Maybe this is my non-Windows native-ness showing, but I think in all these cases, it would be preferable to treat all of these as vanilla, relative filenames, with the possible exception of NUL. I'm not sure I want clang ... -o COM1 to try to write to a DOS device. It limits LLVM tools to the common denominator of FS operations shared between Posix and Windows, but maybe we can accept those limitations.
I think you're missing my point. If we want names like x and com1 to behave like plain old file names, then we cannot just treat them as such. We have to recognize that they're special and escape them to ensure they work that way. Otherwise, clang ... -o COM1 will indeed try to open the first serial port.
My point is, there are a lot pitfalls here. Some we handle, many we don't. But the more we try to canonicalize paths into a non-native style, the more traps we might encounter and the harder it will be to fix them.
That's true, but I think we stand to gain a lot by making it easier to write LLVM code and tests that are portable by default. Consider our UTF-8 internal string representation: I consider this decision to have resulted in a huge win for simplicity. LLVM may have too many string types, but we'd have twice as many if we had Unicode variants of them all. :)
As for portable tests, I'd like to point out that VFS, which allows the hybrid Windows- and Posix-style paths, is currently a technique for writing portable tests. If we canonicalize, some of those tests will have to be split into separate Windows and Posix versions.
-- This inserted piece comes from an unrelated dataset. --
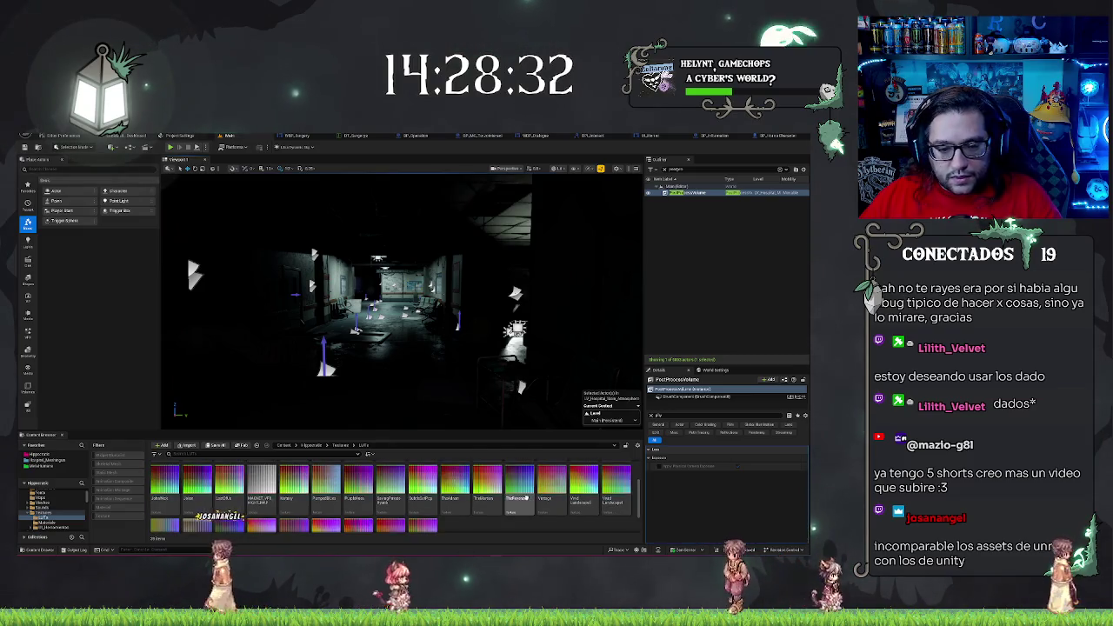
{"action": "scroll", "coordinate": [513, 502], "scroll_direction": "down", "scroll_amount": 3}
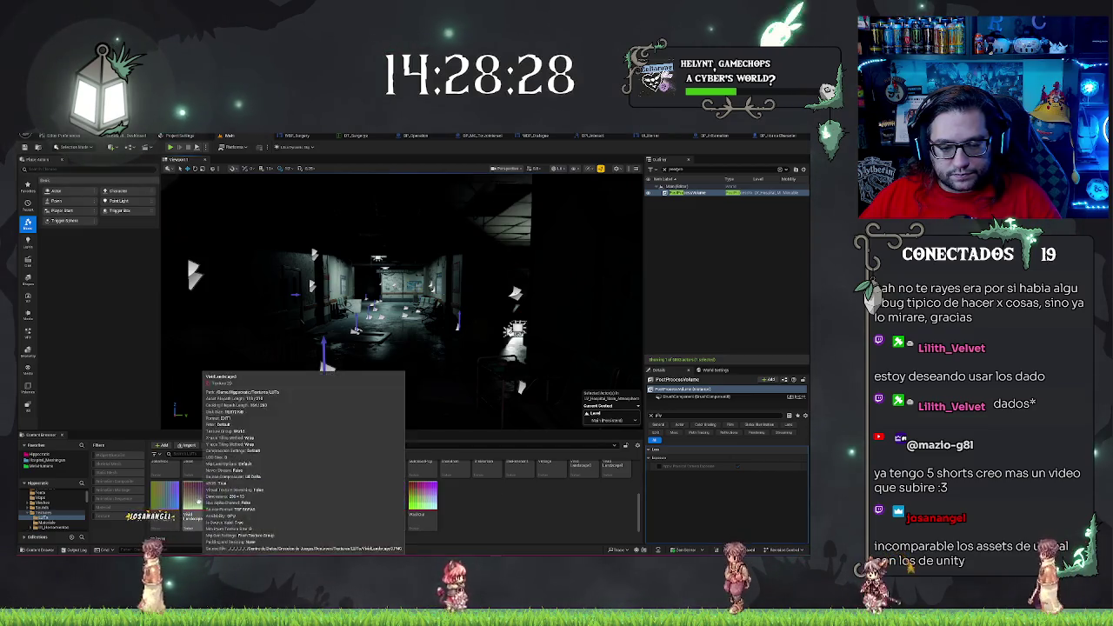
{"action": "scroll", "coordinate": [547, 507], "scroll_direction": "up", "scroll_amount": 5}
I agree with the UTF-8 choice, but I don't think that's an analogous example. Ignoring less common styles of Windows path syntax and failing to "escape" the special names is a different beast. Not only will it not do what anyone wants or expects, canonicalization can cut users off from reasonable workarounds. For example, if I know that x will be treated like a drive letter but I want it as a file name, how can I express that in a way the canonicalization doesn't strip away?